Am Projekt nehmen als Konsortialpartner neben den Unikliniken aus Aachen und Münster 17 Krankenhäuser aus den Regionen Aachen und Münster, die Techniker Krankenkasse sowie die Ärztenetzwerke ‚GKS Köln-Süd‘ und ‚MuM – Medizin und Mehr‘ teil. Unterstützt wird das Projekt durch Kooperationspartnerschaften mit der Krankenhausgesellschaft Nordrhein-Westfalen, der Ärztekammern Nordrhein und Westfalen-Lippe sowie allen gesetzlichen Krankenkassen in Nordrhein-Westfalen. Wissenschaftlich begleitet und evaluiert wird das Projekt von der Universität Bielefeld und der ZTG Zentrum für Telematik und Telemedizin GmbH in Bochum.

Das Modellprojekt ist zunächst auf drei Jahre angelegt. In dieser Zeit sollen insgesamt rund 40.000 Patienten/-innen aus dem ambulanten und stationären Bereich an dem Projekt teilnehmen. Die Teilnehmer/-innen werden aus den 21 beteiligten Versorgungseinrichtungen rekrutiert – die jeweilige Einwilligung der in Frage kommenden Patienten vorausgesetzt. Dabei stehen Patienten/-innen mit einer infektiologischen Fragestellung sowie schwer kranke Patienten/-innen, welche auf der Intensivstation behandelt werden müssen, im Vordergrund. Es wird analysiert, inwiefern und in welchem Maße die Ziele dieser Versorgungsoptimierung erreicht werden.

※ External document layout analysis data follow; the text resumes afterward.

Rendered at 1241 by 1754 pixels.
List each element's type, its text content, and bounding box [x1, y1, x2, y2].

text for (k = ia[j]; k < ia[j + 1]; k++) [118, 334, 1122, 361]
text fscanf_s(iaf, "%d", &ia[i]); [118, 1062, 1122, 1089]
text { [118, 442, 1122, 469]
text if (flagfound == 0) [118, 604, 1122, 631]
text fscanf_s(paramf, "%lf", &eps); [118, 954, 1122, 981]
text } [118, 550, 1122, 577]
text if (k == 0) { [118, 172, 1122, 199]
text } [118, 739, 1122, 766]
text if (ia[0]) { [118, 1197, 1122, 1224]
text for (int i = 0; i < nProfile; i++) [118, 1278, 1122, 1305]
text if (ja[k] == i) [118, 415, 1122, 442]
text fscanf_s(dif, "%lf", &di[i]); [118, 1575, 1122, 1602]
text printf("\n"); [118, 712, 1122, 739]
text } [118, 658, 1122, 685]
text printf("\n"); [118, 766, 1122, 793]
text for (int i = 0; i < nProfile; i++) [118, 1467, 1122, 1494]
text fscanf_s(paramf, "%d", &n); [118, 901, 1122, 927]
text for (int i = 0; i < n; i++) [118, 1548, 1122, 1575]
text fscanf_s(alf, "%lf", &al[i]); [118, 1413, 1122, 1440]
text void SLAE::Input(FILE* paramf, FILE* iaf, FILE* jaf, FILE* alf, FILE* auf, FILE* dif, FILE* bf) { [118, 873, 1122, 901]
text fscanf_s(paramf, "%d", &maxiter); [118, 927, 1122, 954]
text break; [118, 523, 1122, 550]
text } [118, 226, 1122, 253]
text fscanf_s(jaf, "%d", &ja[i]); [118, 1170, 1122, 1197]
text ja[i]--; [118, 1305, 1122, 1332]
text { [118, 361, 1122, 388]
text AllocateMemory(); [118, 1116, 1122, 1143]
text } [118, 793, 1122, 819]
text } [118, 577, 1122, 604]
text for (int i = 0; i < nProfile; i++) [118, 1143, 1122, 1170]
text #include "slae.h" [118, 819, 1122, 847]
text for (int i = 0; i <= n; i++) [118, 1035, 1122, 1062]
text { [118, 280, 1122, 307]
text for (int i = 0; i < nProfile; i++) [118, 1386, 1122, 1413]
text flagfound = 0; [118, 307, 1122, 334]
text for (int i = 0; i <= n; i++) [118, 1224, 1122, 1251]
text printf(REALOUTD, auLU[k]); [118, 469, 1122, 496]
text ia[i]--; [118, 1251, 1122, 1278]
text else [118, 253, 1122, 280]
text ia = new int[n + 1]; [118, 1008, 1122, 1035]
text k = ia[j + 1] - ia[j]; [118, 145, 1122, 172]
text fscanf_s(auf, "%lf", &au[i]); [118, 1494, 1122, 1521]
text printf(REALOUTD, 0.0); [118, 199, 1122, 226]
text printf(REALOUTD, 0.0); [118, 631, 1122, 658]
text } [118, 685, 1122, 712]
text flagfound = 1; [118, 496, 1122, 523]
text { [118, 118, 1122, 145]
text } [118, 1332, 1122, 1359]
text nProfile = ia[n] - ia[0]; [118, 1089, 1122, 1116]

Nach der Auswertung wird entschieden, ob die telemedizinischen Visiten Teil der Regelversorgung werden können. Bei positiven Projektergebnissen besteht die Möglichkeit, dass nutzenstiftende telemedizinische Anwendungen sowohl in der Intensivmedizin und Infektiologie als auch in anderen wichtigen medizinischen Disziplinen Eingang in die Regelversorgung finden und damit Bestandteil der regulären Versorgung durch die gesetzlichen Krankenkassen werden.